Back To Nature Tours are proud to be affiliated with the preservation of both the Sinclair Wetlands and the Sandymount Recreation Reserve – both Dunedin areas being integral to the conservation of New Zealand flora and fauna. Our philosophy is simple – support local initiatives and bring this story to our guests.
Located 40 minutes south of Dunedin, and covering a 315 hectare area, The Sinclair Wetlands are significant in the conservation of over 130 native plant species, 46 bird species and various fresh water creatures that have made this fertile swampland their home.
In the late 18th Century the local Maori chief Tukiauau of the Ngati Mamoe Iwi took temporary refuge on Ram Island (Whakaraupuka) located within the Sinclair Wetlands. Here, he and his people set up camp (nohoaka) hence the Maori name for this reserve. After the arrival of European settlers this land was partially drained and farmed, but in 1984 then owner Horrie Sinclair ceased all farming and gifted the area to Ducks Unlimited New Zealand Limited. In 1998 the wetlands were returned to the Ngai Tahu people as part of the Ngai Tahu Claim Settlement Act. Since this time various groups (including the team at Back to Nature) have volunteered their time to maintain and enhance this special area.

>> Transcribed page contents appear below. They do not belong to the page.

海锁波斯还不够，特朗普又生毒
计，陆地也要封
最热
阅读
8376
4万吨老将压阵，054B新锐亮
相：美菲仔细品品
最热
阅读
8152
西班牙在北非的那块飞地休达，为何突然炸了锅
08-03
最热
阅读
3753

Glen Riley who is part of the Back to Nature extended family has played a significant role in conserving these lush swamplands. Back To Nature staff are often involved in voluntary planting at The Sinclair Wetlands and this coming winter we aim to establish a ‘Back To Nature Garden’ at the site, the goal being to plant 350 trees and plants during the winter period – the pictures above show the site we have chosen. It’s full of introduced gorse at the moment but will soon be cleared and replaced with natives.

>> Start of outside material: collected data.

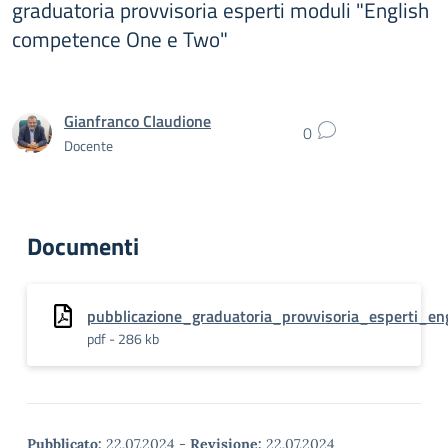
graduatoria provvisoria esperti moduli "English
competence One e Two"
Gianfranco Claudione
0
Docente
Documenti
pubblicazione_graduatoria_provvisoria_esperti_e
pdf - 286 kb
Pubblicato:
22.07.2024
-
Revisione:
22.07.2024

The Back to Nature Team will have a training and planting day out at the wetlands in October followed by its annual Christmas Hangi (cancelled last year due to a fire risk) in December – all are invited!!
On-site accommodation at the wetlands boasts 10 bunks, a fully functional kitchen and bathroom facilities and provides volunteers with the opportunity to partake in experiential learning regarding this unique environment.
To observe the native Paradise Shelduck (Putangitangi) or the Pukeko (Swamp Hen) in their natural habitat surrounded by New Zealand Native flax (Harakeke) and Cabbage Trees (Ti Kouka) is both an educational and magical experience. Beneath the water, creatures such as Koura (Freshwater Crayfish) and Freshwater mussels also thrive. These are just a small portion of the unique flora and fauna that dwell within the area. They are an example of why the preservation of the Sinclair Wetlands is important for not only us, but also for generations of the future to treasure and enjoy.
The Sandymount Recreation Reserve is situated on the stunning coast of the Otago Peninsula. Like The Sinclair Wetlands, this area is a natural habitat for various native flora and fauna and specifically is home to the unique but dwindling Sooty Shearwater (Muttonbird or Titi) seabird. Eating mainly fish, squid and krill, this large dark migratory seabird usually breeds on the outer islands of New Zealand although small pocket colonies exist in areas such as Sandymount. If fortunate enough to survive into adulthood, these special birds can live up to 20 years of age. During their life cycle the Sooty Shearwaters will breed on Coastal New Zealand from September to May before flying over 2000kms to The North Pacific and stopping over at places as far afield as Chile, Japan and California before making the long journey back for the next breeding season. Since ancient times the Titi has been a culinary delicacy for Maori and controlled ‘harvesting’ of these birds occurs seasonally on the Muttonbird Islands off the coast of southern New Zealand.
In recent years the Sooty Shearwater has succumbed to predators such as feral cats, rats and stoats. Our team at Back To Nature are involved in the trapping of nuisance predators so as to protect the Shearwater nests and enable their numbers to increase. At present the conservation status of these birds is ‘Near Threatened’, so it is imperative that trapping and conservation efforts are maintained. Shortly, we will start baiting our traps to hopefully reduce the density of introduced predators – we’ll keep you updated!